Die Besetzer stammen aus dem links-alternativen Wohn- und Sozialprojekt Yorckstraße 59. Anfang Juni wurden sie auf Antrag des Hauseigentümers geräumt. Daraufhin nahm ein Teil der ehemaligen Bewohner den leer stehenden Seitenflügel des Bethanien in Beschlag. Reinauer begann Verhandlungen, wollte den Besetzern jedoch nur eine Nutzungsvereinbarung bis März 2006 zugestehen, weil sie die Räume einem Sportprojekt versprochen hatte. Die Verhandlungen scheiterten. Nach Aussage von Reinauer waren die Besetzer nicht zum Verhandlungstermin erschienen. Die Besetzer bestreiten das.

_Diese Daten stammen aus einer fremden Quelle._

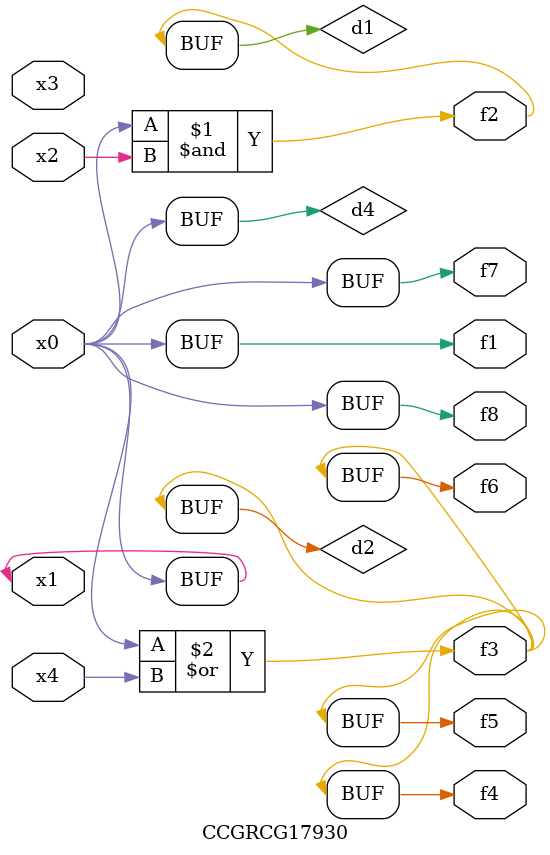
<source format=v>
module CCGRCG17930(
	input x0, x1, x2, x3, x4,
	output f1, f2, f3, f4, f5, f6, f7, f8
);

	wire d1, d2, d3, d4;

	and (d1, x0, x2);
	or (d2, x0, x4);
	nand (d3, x0, x2);
	buf (d4, x0, x1);
	assign f1 = d4;
	assign f2 = d1;
	assign f3 = d2;
	assign f4 = d2;
	assign f5 = d2;
	assign f6 = d2;
	assign f7 = d4;
	assign f8 = d4;
endmodule

</source>
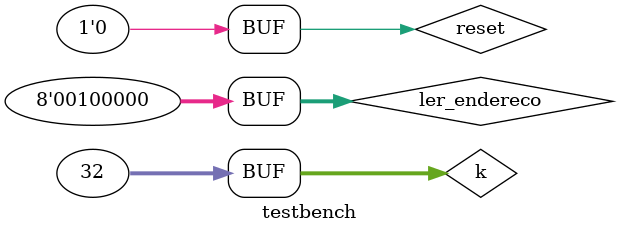
<source format=v>
module testbench;

reg reset;
reg [7:0] ler_endereco;
wire [7:0] instrucao_out;
integer k;

Rom rom(
    .reset(reset),
    .ler_endereco(ler_endereco),
    .instrucao_out(instrucao_out)
);



initial begin
    $dumpfile("teste.vcd");
    $dumpvars(0,testbench);

    #1 reset = 1'b1;
    #1 ler_endereco = 8'b0000_0000;
    #1 reset = 1'b0;

    for(k=0; k < 32; k=k+1)begin
        #1 ler_endereco = ler_endereco + 8'b0000_0001; 
    end


end




endmodule

</source>
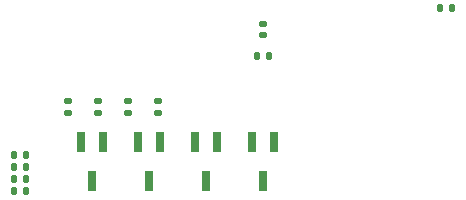
<source format=gbr>
%TF.GenerationSoftware,KiCad,Pcbnew,(6.0.8)*%
%TF.CreationDate,2023-03-24T12:53:59-04:00*%
%TF.ProjectId,Amicro_tst,416d6963-726f-45f7-9473-742e6b696361,rev?*%
%TF.SameCoordinates,Original*%
%TF.FileFunction,Paste,Bot*%
%TF.FilePolarity,Positive*%
%FSLAX46Y46*%
G04 Gerber Fmt 4.6, Leading zero omitted, Abs format (unit mm)*
G04 Created by KiCad (PCBNEW (6.0.8)) date 2023-03-24 12:53:59*
%MOMM*%
%LPD*%
G01*
G04 APERTURE LIST*
G04 Aperture macros list*
%AMRoundRect*
0 Rectangle with rounded corners*
0 $1 Rounding radius*
0 $2 $3 $4 $5 $6 $7 $8 $9 X,Y pos of 4 corners*
0 Add a 4 corners polygon primitive as box body*
4,1,4,$2,$3,$4,$5,$6,$7,$8,$9,$2,$3,0*
0 Add four circle primitives for the rounded corners*
1,1,$1+$1,$2,$3*
1,1,$1+$1,$4,$5*
1,1,$1+$1,$6,$7*
1,1,$1+$1,$8,$9*
0 Add four rect primitives between the rounded corners*
20,1,$1+$1,$2,$3,$4,$5,0*
20,1,$1+$1,$4,$5,$6,$7,0*
20,1,$1+$1,$6,$7,$8,$9,0*
20,1,$1+$1,$8,$9,$2,$3,0*%
G04 Aperture macros list end*
%ADD10R,0.800000X1.800000*%
%ADD11RoundRect,0.135000X-0.135000X-0.185000X0.135000X-0.185000X0.135000X0.185000X-0.135000X0.185000X0*%
%ADD12RoundRect,0.135000X-0.185000X0.135000X-0.185000X-0.135000X0.185000X-0.135000X0.185000X0.135000X0*%
%ADD13RoundRect,0.140000X-0.170000X0.140000X-0.170000X-0.140000X0.170000X-0.140000X0.170000X0.140000X0*%
%ADD14RoundRect,0.140000X-0.140000X-0.170000X0.140000X-0.170000X0.140000X0.170000X-0.140000X0.170000X0*%
G04 APERTURE END LIST*
D10*
%TO.C,Q4*%
X129530000Y-121972000D03*
X131430000Y-121972000D03*
X130480000Y-125272000D03*
%TD*%
D11*
%TO.C,R10*%
X109432000Y-125148000D03*
X110452000Y-125148000D03*
%TD*%
%TO.C,R2*%
X145464000Y-110668000D03*
X146484000Y-110668000D03*
%TD*%
D12*
%TO.C,R5*%
X113970000Y-118538000D03*
X113970000Y-119558000D03*
%TD*%
D11*
%TO.C,R11*%
X109432000Y-126166000D03*
X110452000Y-126166000D03*
%TD*%
%TO.C,R8*%
X109432000Y-123114000D03*
X110452000Y-123114000D03*
%TD*%
D12*
%TO.C,R7*%
X119050000Y-118538000D03*
X119050000Y-119558000D03*
%TD*%
D10*
%TO.C,Q3*%
X125654000Y-125272000D03*
X126604000Y-121972000D03*
X124704000Y-121972000D03*
%TD*%
D13*
%TO.C,C3*%
X130480000Y-111966000D03*
X130480000Y-112926000D03*
%TD*%
D12*
%TO.C,R12*%
X121590000Y-118540000D03*
X121590000Y-119560000D03*
%TD*%
D11*
%TO.C,R9*%
X109432000Y-124130000D03*
X110452000Y-124130000D03*
%TD*%
D14*
%TO.C,C1*%
X130960000Y-114732000D03*
X130000000Y-114732000D03*
%TD*%
D10*
%TO.C,Q1*%
X115052000Y-121972000D03*
X116952000Y-121972000D03*
X116002000Y-125272000D03*
%TD*%
%TO.C,Q2*%
X119878000Y-121972000D03*
X121778000Y-121972000D03*
X120828000Y-125272000D03*
%TD*%
D12*
%TO.C,R6*%
X116510000Y-118538000D03*
X116510000Y-119558000D03*
%TD*%
M02*

</source>
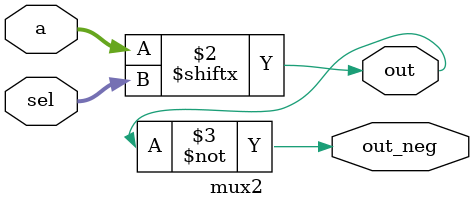
<source format=v>
`timescale 1ns / 1ps

module mux2 #(parameter WLOG = 5) (a, sel, out, out_neg);
	
	//procedural block and continuous assignment
	//parameter WLOG = 6;
	//parameter WGLOBAL = (2 << WLOG);

	input [(1<<WLOG)-1:0] a;
	input [WLOG-1:0] sel;
	output reg out;
	output wire out_neg;
	
	always@(*)	begin
		out = a[sel];
	end

	assign out_neg=~out;


endmodule
			


</source>
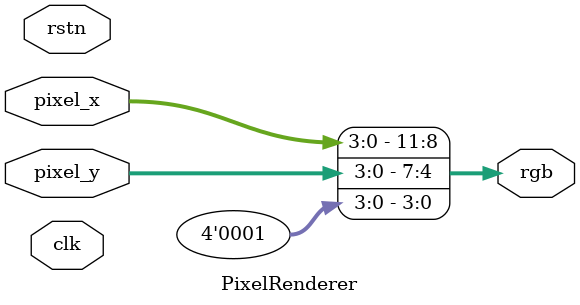
<source format=v>
module PixelRenderer(
    input clk,
    input rstn,
    input [10:0] pixel_x,
    input [10:0] pixel_y,
    output [11:0] rgb
);
assign rgb = {pixel_x[3:0], pixel_y[3:0], 4'b1};
endmodule
</source>
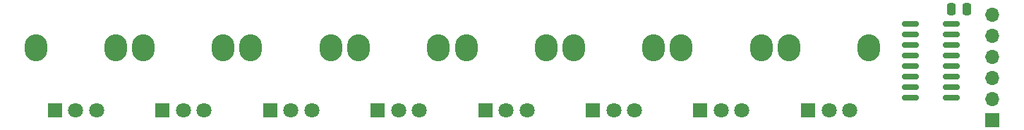
<source format=gbr>
%TF.GenerationSoftware,KiCad,Pcbnew,(6.0.1)*%
%TF.CreationDate,2022-09-16T10:26:10-07:00*%
%TF.ProjectId,8-pots-1-mux-rounded,382d706f-7473-42d3-912d-6d75782d726f,rev?*%
%TF.SameCoordinates,Original*%
%TF.FileFunction,Soldermask,Top*%
%TF.FilePolarity,Negative*%
%FSLAX46Y46*%
G04 Gerber Fmt 4.6, Leading zero omitted, Abs format (unit mm)*
G04 Created by KiCad (PCBNEW (6.0.1)) date 2022-09-16 10:26:10*
%MOMM*%
%LPD*%
G01*
G04 APERTURE LIST*
G04 Aperture macros list*
%AMRoundRect*
0 Rectangle with rounded corners*
0 $1 Rounding radius*
0 $2 $3 $4 $5 $6 $7 $8 $9 X,Y pos of 4 corners*
0 Add a 4 corners polygon primitive as box body*
4,1,4,$2,$3,$4,$5,$6,$7,$8,$9,$2,$3,0*
0 Add four circle primitives for the rounded corners*
1,1,$1+$1,$2,$3*
1,1,$1+$1,$4,$5*
1,1,$1+$1,$6,$7*
1,1,$1+$1,$8,$9*
0 Add four rect primitives between the rounded corners*
20,1,$1+$1,$2,$3,$4,$5,0*
20,1,$1+$1,$4,$5,$6,$7,0*
20,1,$1+$1,$6,$7,$8,$9,0*
20,1,$1+$1,$8,$9,$2,$3,0*%
G04 Aperture macros list end*
%ADD10RoundRect,0.250000X-0.250000X-0.475000X0.250000X-0.475000X0.250000X0.475000X-0.250000X0.475000X0*%
%ADD11O,2.720000X3.240000*%
%ADD12R,1.800000X1.800000*%
%ADD13C,1.800000*%
%ADD14RoundRect,0.150000X-0.825000X-0.150000X0.825000X-0.150000X0.825000X0.150000X-0.825000X0.150000X0*%
%ADD15R,1.700000X1.700000*%
%ADD16O,1.700000X1.700000*%
G04 APERTURE END LIST*
D10*
%TO.C,C1*%
X202180000Y-26780000D03*
X204080000Y-26780000D03*
%TD*%
D11*
%TO.C,RV5*%
X143990000Y-31480000D03*
X153590000Y-31480000D03*
D12*
X146290000Y-38980000D03*
D13*
X148790000Y-38980000D03*
X151290000Y-38980000D03*
%TD*%
D11*
%TO.C,RV6*%
X166480000Y-31480000D03*
X156880000Y-31480000D03*
D12*
X159180000Y-38980000D03*
D13*
X161680000Y-38980000D03*
X164180000Y-38980000D03*
%TD*%
D11*
%TO.C,RV1*%
X92340000Y-31480000D03*
X101940000Y-31480000D03*
D12*
X94640000Y-38980000D03*
D13*
X97140000Y-38980000D03*
X99640000Y-38980000D03*
%TD*%
D11*
%TO.C,RV7*%
X179380000Y-31480000D03*
X169780000Y-31480000D03*
D12*
X172080000Y-38980000D03*
D13*
X174580000Y-38980000D03*
X177080000Y-38980000D03*
%TD*%
D11*
%TO.C,RV3*%
X127750000Y-31480000D03*
X118150000Y-31480000D03*
D12*
X120450000Y-38980000D03*
D13*
X122950000Y-38980000D03*
X125450000Y-38980000D03*
%TD*%
D14*
%TO.C,U1*%
X197245000Y-28605000D03*
X197245000Y-29875000D03*
X197245000Y-31145000D03*
X197245000Y-32415000D03*
X197245000Y-33685000D03*
X197245000Y-34955000D03*
X197245000Y-36225000D03*
X197245000Y-37495000D03*
X202195000Y-37495000D03*
X202195000Y-36225000D03*
X202195000Y-34955000D03*
X202195000Y-33685000D03*
X202195000Y-32415000D03*
X202195000Y-31145000D03*
X202195000Y-29875000D03*
X202195000Y-28605000D03*
%TD*%
D11*
%TO.C,RV8*%
X192300000Y-31480000D03*
X182700000Y-31480000D03*
D12*
X185000000Y-38980000D03*
D13*
X187500000Y-38980000D03*
X190000000Y-38980000D03*
%TD*%
D11*
%TO.C,RV4*%
X131060000Y-31480000D03*
X140660000Y-31480000D03*
D12*
X133360000Y-38980000D03*
D13*
X135860000Y-38980000D03*
X138360000Y-38980000D03*
%TD*%
D15*
%TO.C,J1*%
X207120000Y-40150000D03*
D16*
X207120000Y-37610000D03*
X207120000Y-35070000D03*
X207120000Y-32530000D03*
X207120000Y-29990000D03*
X207120000Y-27450000D03*
%TD*%
D11*
%TO.C,RV2*%
X114840000Y-31480000D03*
X105240000Y-31480000D03*
D12*
X107540000Y-38980000D03*
D13*
X110040000Y-38980000D03*
X112540000Y-38980000D03*
%TD*%
M02*

</source>
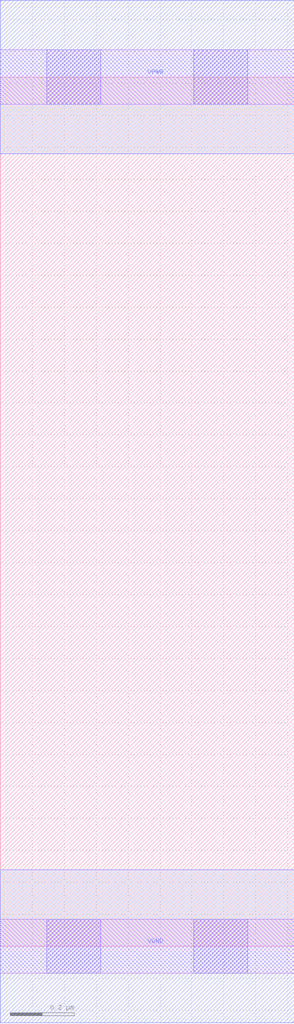
<source format=lef>
# Copyright 2020 The SkyWater PDK Authors
#
# Licensed under the Apache License, Version 2.0 (the "License");
# you may not use this file except in compliance with the License.
# You may obtain a copy of the License at
#
#     https://www.apache.org/licenses/LICENSE-2.0
#
# Unless required by applicable law or agreed to in writing, software
# distributed under the License is distributed on an "AS IS" BASIS,
# WITHOUT WARRANTIES OR CONDITIONS OF ANY KIND, either express or implied.
# See the License for the specific language governing permissions and
# limitations under the License.
#
# SPDX-License-Identifier: Apache-2.0

VERSION 5.7 ;
  NAMESCASESENSITIVE ON ;
  NOWIREEXTENSIONATPIN ON ;
  DIVIDERCHAR "/" ;
  BUSBITCHARS "[]" ;
UNITS
  DATABASE MICRONS 200 ;
END UNITS
PROPERTYDEFINITIONS
  MACRO maskLayoutSubType STRING ;
  MACRO prCellType STRING ;
  MACRO originalViewName STRING ;
END PROPERTYDEFINITIONS
MACRO sky130_fd_sc_hdll__fill_2
  CLASS CORE ;
  FOREIGN sky130_fd_sc_hdll__fill_2 ;
  ORIGIN  0.000000  0.000000 ;
  SIZE  0.920000 BY  2.720000 ;
  SYMMETRY X Y R90 ;
  SITE unithd ;
  PIN VGND
    DIRECTION INOUT ;
    USE GROUND ;
    PORT
      LAYER met1 ;
        RECT 0.000000 -0.240000 0.920000 0.240000 ;
    END
  END VGND
  PIN VPWR
    DIRECTION INOUT ;
    USE POWER ;
    PORT
      LAYER met1 ;
        RECT 0.000000 2.480000 0.920000 2.960000 ;
    END
  END VPWR
  OBS
    LAYER li1 ;
      RECT 0.000000 -0.085000 0.920000 0.085000 ;
      RECT 0.000000  2.635000 0.920000 2.805000 ;
    LAYER mcon ;
      RECT 0.145000 -0.085000 0.315000 0.085000 ;
      RECT 0.145000  2.635000 0.315000 2.805000 ;
      RECT 0.605000 -0.085000 0.775000 0.085000 ;
      RECT 0.605000  2.635000 0.775000 2.805000 ;
  END
  PROPERTY maskLayoutSubType "abstract" ;
  PROPERTY prCellType "standard" ;
  PROPERTY originalViewName "layout" ;
END sky130_fd_sc_hdll__fill_2
END LIBRARY

</source>
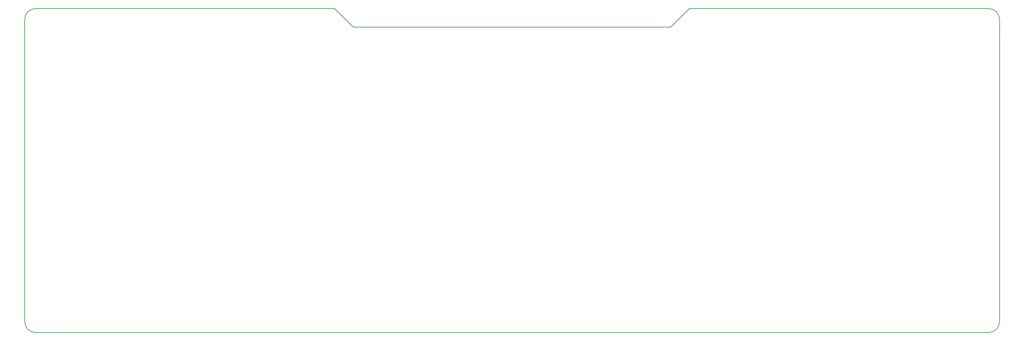
<source format=gm1>
G04 #@! TF.FileFunction,Profile,NP*
%FSLAX46Y46*%
G04 Gerber Fmt 4.6, Leading zero omitted, Abs format (unit mm)*
G04 Created by KiCad (PCBNEW 4.0.4-stable) date Wednesday, 23 November 2016 'AMt' 09:19:53 AM*
%MOMM*%
%LPD*%
G01*
G04 APERTURE LIST*
%ADD10C,0.100000*%
%ADD11C,0.150000*%
G04 APERTURE END LIST*
D10*
D11*
X275000000Y-136000000D02*
X20000000Y-136000000D01*
X17000000Y-133000000D02*
G75*
G03X20000000Y-136000000I3000000J0D01*
G01*
X17000000Y-52000000D02*
X17000000Y-133000000D01*
X275000000Y-136000000D02*
G75*
G03X278000000Y-133000000I0J3000000D01*
G01*
X278000000Y-52000000D02*
X278000000Y-133000000D01*
X195000000Y-49000000D02*
X190000000Y-54000000D01*
X275000000Y-49000000D02*
X195000000Y-49000000D01*
X278000000Y-52000000D02*
G75*
G03X275000000Y-49000000I-3000000J0D01*
G01*
X105000000Y-54000000D02*
X190000000Y-54000000D01*
X100000000Y-49000000D02*
X105000000Y-54000000D01*
X20000000Y-49000000D02*
X100000000Y-49000000D01*
X20000000Y-49000000D02*
G75*
G03X17000000Y-52000000I0J-3000000D01*
G01*
M02*

</source>
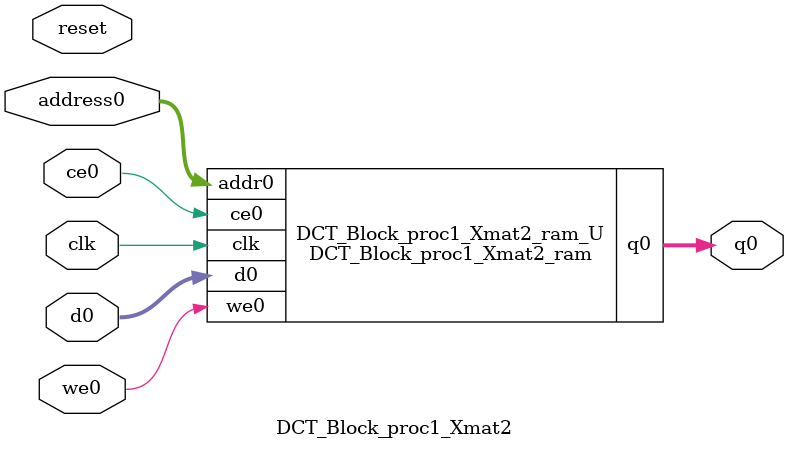
<source format=v>

`timescale 1 ns / 1 ps
module DCT_Block_proc1_Xmat2_ram (addr0, ce0, d0, we0, q0,  clk);

parameter DWIDTH = 32;
parameter AWIDTH = 6;
parameter MEM_SIZE = 64;

input[AWIDTH-1:0] addr0;
input ce0;
input[DWIDTH-1:0] d0;
input we0;
output reg[DWIDTH-1:0] q0;
input clk;

(* ram_style = "block" *)reg [DWIDTH-1:0] ram[MEM_SIZE-1:0];




always @(posedge clk)  
begin 
    if (ce0) 
    begin
        if (we0) 
        begin 
            ram[addr0] <= d0; 
            q0 <= d0;
        end 
        else 
            q0 <= ram[addr0];
    end
end


endmodule


`timescale 1 ns / 1 ps
module DCT_Block_proc1_Xmat2(
    reset,
    clk,
    address0,
    ce0,
    we0,
    d0,
    q0);

parameter DataWidth = 32'd32;
parameter AddressRange = 32'd64;
parameter AddressWidth = 32'd6;
input reset;
input clk;
input[AddressWidth - 1:0] address0;
input ce0;
input we0;
input[DataWidth - 1:0] d0;
output[DataWidth - 1:0] q0;



DCT_Block_proc1_Xmat2_ram DCT_Block_proc1_Xmat2_ram_U(
    .clk( clk ),
    .addr0( address0 ),
    .ce0( ce0 ),
    .d0( d0 ),
    .we0( we0 ),
    .q0( q0 ));

endmodule


</source>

Daraufhin schlossen sie sich mit anderen Nutzern des Gebäudes zur "Initiative Zukunft Bethanien" zusammen und starteten ein Bürgerbegehren. Auf diesem Weg wollten sie den vom Bezirk angestrebten Verkauf des Bethanien verhindern und das Haus als "kulturelles, politisches und soziales Zentrum von unten" erhalten. Reinauer versicherte, dass für die Zeit des Bürgerbegehrens die Verkaufsverhandlungen ausgesetzt werden. An der Räumung der Ex-Yorckis wollte sie jedoch festhalten.
Die Verhandlungen zwischen dem Liegenschaftsfonds und dem anderen Teil der Ex-Yorckis sollen jedoch weitergehen. Diese planen den Kauf einer ehemaligen Schule in Friedrichshain.